Strange7 comments on SotW: Check Consequentialism - Less Wrong
You are viewing a comment permalink. View the original post to see all comments and the full post content.
You are viewing a comment permalink. View the original post to see all comments and the full post content.
Comments (311)
Cleverness-related failure mode (that actually came up in the trial unit):
One shouldn't try too hard to rescue non-consequentialist reasons. This probably has to be emphasized especially with new audiences who associate "rationality" to Spock and university professors, or audiences who've studied pre-behavioral economics, and who think they score extra points if they come up with amazingly clever ways to rescue bad ideas.
Any decision-making algorithm, no matter how stupid, can be made to look like expected utility maximization through the transform "Assign infinite negative utility to departing from decision algorithm X". This in essence is what somebody is doing when they say, "Aha! But if I stop my PhD program now, I'll have the negative consequence of having abandoned a sunk cost!" (Sometimes I feel like hitting people with a wooden stick when they do this, but that act just expresses an emotion rather than having any discernible positive consequences.) This is Cleverly Failing to Get the Point if "not wanting to abandon a sunk cost", i.e., the counterintuitive feel of departing from the brain's previous decision algorithm, is treated as an overriding consideration, i.e., an infinite negative utility.
It's a legitimate future consequence only if the person says, "The sense of having abandoned a sunk cost will make me feel sick to my stomach for around three days, after which I would start to adjust and adapt a la the hedonic treadmill". In this case they have weighed the intensity and the duration of the future hedonic consequence, rather than treating it as an instantaneous infinite negative penalty, and are now ready to trade that off against other and probably larger considerations like the total amount of work required to get a PhD.
It would have the consequence of conditioning in the subject's mind an association between a particular thought process and being hit with a stick. Most people don't like being hit with sticks, so the association is likely to make them avoid that particular thought process. Do you not consider "teaching people to avoid a dangerously stupid thought process" a positive consequence?
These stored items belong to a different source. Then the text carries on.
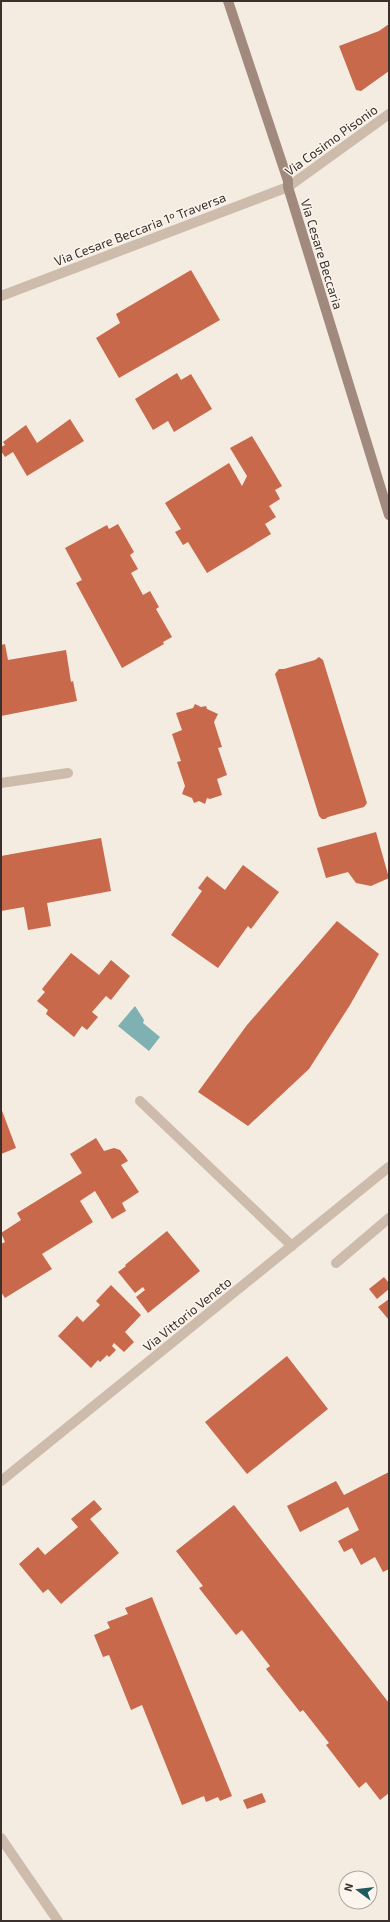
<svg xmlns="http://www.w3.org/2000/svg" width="390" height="1922" font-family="'Exo 2',sans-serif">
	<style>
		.water { fill: #7fb0b2 }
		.building { fill: #c8694b }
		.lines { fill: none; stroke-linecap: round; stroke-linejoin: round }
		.lane { stroke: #cdbbac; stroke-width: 10 }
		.street { stroke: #cdbbac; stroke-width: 10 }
		.secondary { stroke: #a18a7d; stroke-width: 10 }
		.labels { text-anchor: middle; stroke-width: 3; stroke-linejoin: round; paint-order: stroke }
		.street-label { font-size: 13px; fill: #3b302b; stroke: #fbf5ee }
	</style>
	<rect width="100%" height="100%" fill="#f4ebe1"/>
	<!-- water -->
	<polygon class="water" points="135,1006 144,1020 143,1023 160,1037 149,1051 118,1026"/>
	<!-- building -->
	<g class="building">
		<polygon points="389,24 389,71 361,91 356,90 339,46 379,31"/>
		<polygon points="191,270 220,320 119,378 96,338 120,323 116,314"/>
		<polygon points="177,373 181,380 191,374 212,409 174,432 168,421 153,430 135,399"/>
		<polygon points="70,419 84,441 27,476 13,452 5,457 1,451 1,447 5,445 3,442 26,425 37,443"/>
		<polygon points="252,436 282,486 275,490 280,499 269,506 276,517 265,524 271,534 207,573 188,542 183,545 175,532 181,529 165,503 229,463 242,486 247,476 230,448"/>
		<polygon points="118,524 134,552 130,555 138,569 131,573 143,595 150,591 159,607 156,609 172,637 163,642 164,644 122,668 76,583 82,580 65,548 107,525 109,529"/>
		<polygon points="5,644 8,660 66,650 71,682 73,681 77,701 1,716 1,645"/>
		<polygon points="319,657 323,660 367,803 364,807 328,817 325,819 322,819 319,816 275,674 279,669 284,669 315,660"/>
		<polygon points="195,704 201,707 206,706 207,709 218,714 214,722 222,747 218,748 227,775 217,779 222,795 210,799 207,798 205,804 199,801 194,803 192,798 182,794 185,786 177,762 181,761 172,734 182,730 176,713 193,708"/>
		<polygon points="376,832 389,878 371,886 356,883 348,872 326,878 317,848"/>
		<polygon points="101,838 111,891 47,903 51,926 28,930 24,907 1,911 1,856"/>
		<polygon points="243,865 279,892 251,929 248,926 218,968 171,935 202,891 198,888 207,876 225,890"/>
		<polygon points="337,921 379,954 350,1005 309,1069 248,1126 198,1092 247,1025"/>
		<polygon points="71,953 99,975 111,960 130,976 111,1000 106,996 92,1012 98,1017 87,1030 82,1026 74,1037 46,1014 48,1010 37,1001 45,992 42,989"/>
		<polygon points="1,1108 16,1148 1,1154"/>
		<polygon points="96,1138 104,1151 114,1148 120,1150 124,1155 128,1161 121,1165 139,1192 122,1203 126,1211 112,1219 95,1191 80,1201 93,1222 42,1254 52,1269 5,1298 1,1292 1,1244 5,1242 1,1233 21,1220 17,1213 82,1173 70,1154"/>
		<polygon points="167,1231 200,1271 148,1313 136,1297 145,1290 143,1287 135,1293 118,1272 126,1266 125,1265"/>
		<polygon points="384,1277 389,1283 389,1289 377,1299 369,1289"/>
		<polygon points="111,1285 141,1315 125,1332 134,1342 124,1352 114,1343 112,1346 116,1350 109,1357 107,1355 100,1362 98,1360 91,1368 58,1336 77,1316 83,1322 100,1305 96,1301"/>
		<polygon points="389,1299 389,1320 378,1307"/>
		<polygon points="287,1356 328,1409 247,1474 205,1422"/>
		<polygon points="389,1472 389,1569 383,1572 375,1557 361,1565 352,1548 344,1552 338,1541 359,1530 348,1507 300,1532 287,1506 336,1481 344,1495"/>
		<polygon points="94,1500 102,1509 90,1519 119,1553 61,1604 48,1589 43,1593 19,1564 38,1547 45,1555 78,1527 71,1519"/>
		<polygon points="234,1505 389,1703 389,1793 380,1800 366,1782 359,1788 326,1745 329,1743 303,1710 300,1712 266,1669 270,1666 242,1630 236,1635 199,1588 203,1586 176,1551"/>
		<polygon points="152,1597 232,1796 220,1801 218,1797 206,1802 204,1796 182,1805 142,1705 131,1710 109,1655 103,1657 94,1635 110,1628 107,1622 128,1614 125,1608"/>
		<polygon points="262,1793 266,1802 247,1809 243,1800"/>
	</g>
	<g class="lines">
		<!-- lane -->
		<polyline class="lane" points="336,1263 389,1218"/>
		<!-- street -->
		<g class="street">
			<polyline points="1,296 288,187 389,114"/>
			<polyline points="1,783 68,773"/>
			<polyline points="140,1101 292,1246"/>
			<polyline points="1,1481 389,1167"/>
			<polyline points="1,1838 58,1921"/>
		</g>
		<!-- secondary -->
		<polyline class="secondary" points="228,1 288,181 288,187 389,515"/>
	</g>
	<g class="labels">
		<!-- street labels -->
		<g class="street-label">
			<text transform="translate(331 140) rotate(-36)" y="5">Via Cosimo Pisonio</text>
			<text transform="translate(140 229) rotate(-21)" y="5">Via Cesare Beccaria 1º Traversa</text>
			<text transform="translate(322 254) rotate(73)" y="5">Via Cesare Beccaria</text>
			<text transform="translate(187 1314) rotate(-39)" y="5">Via Vittorio Veneto</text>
		</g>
	</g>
	<!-- border -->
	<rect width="390" height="1922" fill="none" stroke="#3b302b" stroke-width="4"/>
	<!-- north arrow -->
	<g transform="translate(358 1890) rotate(285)"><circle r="19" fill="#fbf5ee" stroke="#aea6a0"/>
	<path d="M0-3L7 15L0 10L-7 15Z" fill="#1f5a5e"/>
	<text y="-6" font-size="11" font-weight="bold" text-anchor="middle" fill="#3b302b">N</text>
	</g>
</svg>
Actually they would associate the stick with a number of things, including but not limited to the stupid thought process. They would be quite likely to associate the stick with their encounter with Eliezer, and to their (failed) attempt to converse with and/or follow his thought processes. Mind: They associate the stick with all aspects of the attempt, not only with the failure.
It might work in a Master/Apprentice scenario where the stick-hitting-victim is bindingly pre-committed to a year of solitude with Stick-Happy!Eliezer in order to learn from him the art of Cognitive Kung Fu. This is the only scenario I can immediately visualize in which the stick-hitting victim would not immediately decide that Stick-Happy!Eliezer is a person they can get away with avoiding, and possibly with reporting to the police for assault.
EDIT01: This is assuming that the experiential sample size is 1.
I was only pointing out that arguably-positive consequences would be present. I agree that they most likely would not predominate outside controlled conditions, and the overall decision not to engage in spontaneous armed assault was a wise one.